“Mas os quadros deles são muito mais persuasivos, aproximam-se mais da verdadeira vida. Em vez de pintarem como se estivessem no alto de um minarete, de uma altura suficiente que os faça desdenhar aquilo que os ocidentais chamam perspectiva, eles põem-se, pelo contrário, ao nível da rua, ou no interior do quarto de um príncipe, para pintarem a cama, a colcha, o escritório, o espelho, o seu leopardo, a sua filha, as suas moedas de ouro. Eles põem lá tudo, como sabes. Aliás, nem tudo o que eles fazem me seduz. Indispõem-me e acho mesquinha, sobretudo, aquela maneira de quererem a todo o custo representar o mundo tal como parece. Mas há tanta sedução no resultado que eles obtêm com esse método! Porque eles pintam o que vêem, o que o seu olho vê, exactamente como a visão o recebe, enquanto nós pintamos o que contemplamos.”
"Siege of Rhodes" (~1564) Pintura em miniatura otomana, sem recurso a perspectiva.
"Deus quis certamente que a pintura exista como forma de arrebatamento, de maneira a mostrar que, para quem sabe olhar, o mundo é também um arrebatamento."
"Mona Lisa" (~1591), retrato em perspectiva de Leonardo da Vinci
Toda esta nova forma de representar o mundo assustou as pessoas, mais ainda numa sociedade em que a representação de certas figuras era considerada blasfémia, ao que se juntava o receio da criação de figuras de adoração. Pamuk pega em tudo isto, bem caracterizado historicamente, e cria um universo seu de grande beleza expressiva e intelectual. Como que cose todos estes ingredientes, à partida tão distantes, num único novelo, garantindo-nos acesso a todo um mundo de ideias por meio de um aparente simples romance detetivesco.
“Quanto às técnicas de pintura europeias, os jesuítas portugueses já as introduziram lá [na Índia] há muito tempo, como por todo o lado.” p. 457Ao longo de todo o livro sentimos esta tensão entre representar de modo natural ou formal, uma discussão que se tornou central com a chegada da fotografia muitos anos depois e acabou dando origem ao modernismo e toda a sua força criativa. Mas ainda hoje continuamos a discutir tudo isto, já não subjugados a visões esotéricas do mundo, nem mesmo a conceitos do que objetiva a arte, mas subjugados à impossibilidade da verdade científica.
Mas Pamuk mais do que centrado na verdade, está centrado no humano. O facto de ter estruturado o romance em capítulos atribuídos a cada um dos personagens, que falam cada um na primeira pessoa, parece inicialmente apenas uma abordagem estilística, mas é muito mais do que isso, é uma afirmação da sua visão do mundo, do modo como critica essa tentativa de então, de aniquilar o indivíduo, aniquilar a expressão pessoal, o Estilo, conceito da estética que se torna central e acaba estando no cerne da investigação do romance.

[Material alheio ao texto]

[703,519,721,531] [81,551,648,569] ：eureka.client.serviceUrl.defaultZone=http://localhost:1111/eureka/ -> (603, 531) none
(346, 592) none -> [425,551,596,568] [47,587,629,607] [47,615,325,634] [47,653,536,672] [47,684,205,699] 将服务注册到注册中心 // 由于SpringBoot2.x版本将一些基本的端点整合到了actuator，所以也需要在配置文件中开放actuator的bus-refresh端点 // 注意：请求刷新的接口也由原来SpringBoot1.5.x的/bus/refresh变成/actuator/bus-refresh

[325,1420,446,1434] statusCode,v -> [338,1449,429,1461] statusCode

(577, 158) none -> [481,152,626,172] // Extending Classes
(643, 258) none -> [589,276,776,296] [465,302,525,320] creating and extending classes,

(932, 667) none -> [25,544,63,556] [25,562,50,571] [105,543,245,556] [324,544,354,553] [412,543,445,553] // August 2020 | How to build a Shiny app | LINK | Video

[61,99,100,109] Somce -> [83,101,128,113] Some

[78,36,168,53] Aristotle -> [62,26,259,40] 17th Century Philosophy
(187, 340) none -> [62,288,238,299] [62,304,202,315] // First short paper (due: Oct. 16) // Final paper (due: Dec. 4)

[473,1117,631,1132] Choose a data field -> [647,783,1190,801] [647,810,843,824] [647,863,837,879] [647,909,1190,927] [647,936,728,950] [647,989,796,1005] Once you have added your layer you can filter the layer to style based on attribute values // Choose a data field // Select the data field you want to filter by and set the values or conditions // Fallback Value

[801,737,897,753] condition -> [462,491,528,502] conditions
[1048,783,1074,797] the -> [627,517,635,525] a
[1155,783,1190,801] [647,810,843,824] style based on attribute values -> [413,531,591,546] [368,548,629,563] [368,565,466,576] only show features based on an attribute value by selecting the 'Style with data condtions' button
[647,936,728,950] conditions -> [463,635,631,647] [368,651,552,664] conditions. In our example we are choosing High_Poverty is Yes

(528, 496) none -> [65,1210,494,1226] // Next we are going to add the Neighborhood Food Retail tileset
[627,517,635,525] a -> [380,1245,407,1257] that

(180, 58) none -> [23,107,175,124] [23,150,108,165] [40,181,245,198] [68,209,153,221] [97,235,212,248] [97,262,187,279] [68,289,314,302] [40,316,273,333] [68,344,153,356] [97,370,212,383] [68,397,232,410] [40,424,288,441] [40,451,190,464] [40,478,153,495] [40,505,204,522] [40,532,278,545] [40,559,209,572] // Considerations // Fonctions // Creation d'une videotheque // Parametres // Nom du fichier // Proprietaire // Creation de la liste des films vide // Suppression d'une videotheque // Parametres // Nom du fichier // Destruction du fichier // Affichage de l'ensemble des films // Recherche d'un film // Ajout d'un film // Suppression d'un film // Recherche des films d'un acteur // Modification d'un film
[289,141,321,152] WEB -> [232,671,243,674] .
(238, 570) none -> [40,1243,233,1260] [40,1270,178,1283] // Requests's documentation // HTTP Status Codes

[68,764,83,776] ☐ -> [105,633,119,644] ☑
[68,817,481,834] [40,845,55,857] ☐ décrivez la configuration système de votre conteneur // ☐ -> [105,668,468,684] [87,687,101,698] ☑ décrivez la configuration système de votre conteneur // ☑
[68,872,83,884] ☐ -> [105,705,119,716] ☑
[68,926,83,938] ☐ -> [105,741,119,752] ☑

O livro de Pamuk grita pela força do indivíduo, pelos seus anseios, desejos, e vontades. Mais do que saber se é a verdade que enfrenta, o ser humano quer sentir-se. Cada um de nós é um ser, e por mais que gostemos e dependamos uns dos outros, estamos enredados em nós mesmos, buscamos compreender-nos antes de tudo o mais. Mais do que conhecer o real, precisamos de nos conhecer a nós mesmos, para assim podermos fazer os outros à nossa volta felizes.
“O Meu Nome é Vermelho” recordou-me por várias vezes Saramago e o seu “Memorial do Convento”, não por serem duas obras históricas, ou terem ambos um Nobel (2006 e 1998), mas pela força expressiva que imprimem ao ambiente e personagens, como as estruturam e tornam credíveis num tempo passado, tão real e tão cru, mas também porque em ambos o centro roda em redor da grande arte dos seus monarcas de então, a demonstrar mais uma vez que se alguma coisa perdura de todo o nosso esforço nestas vidas, é a arte que deixamos em legado.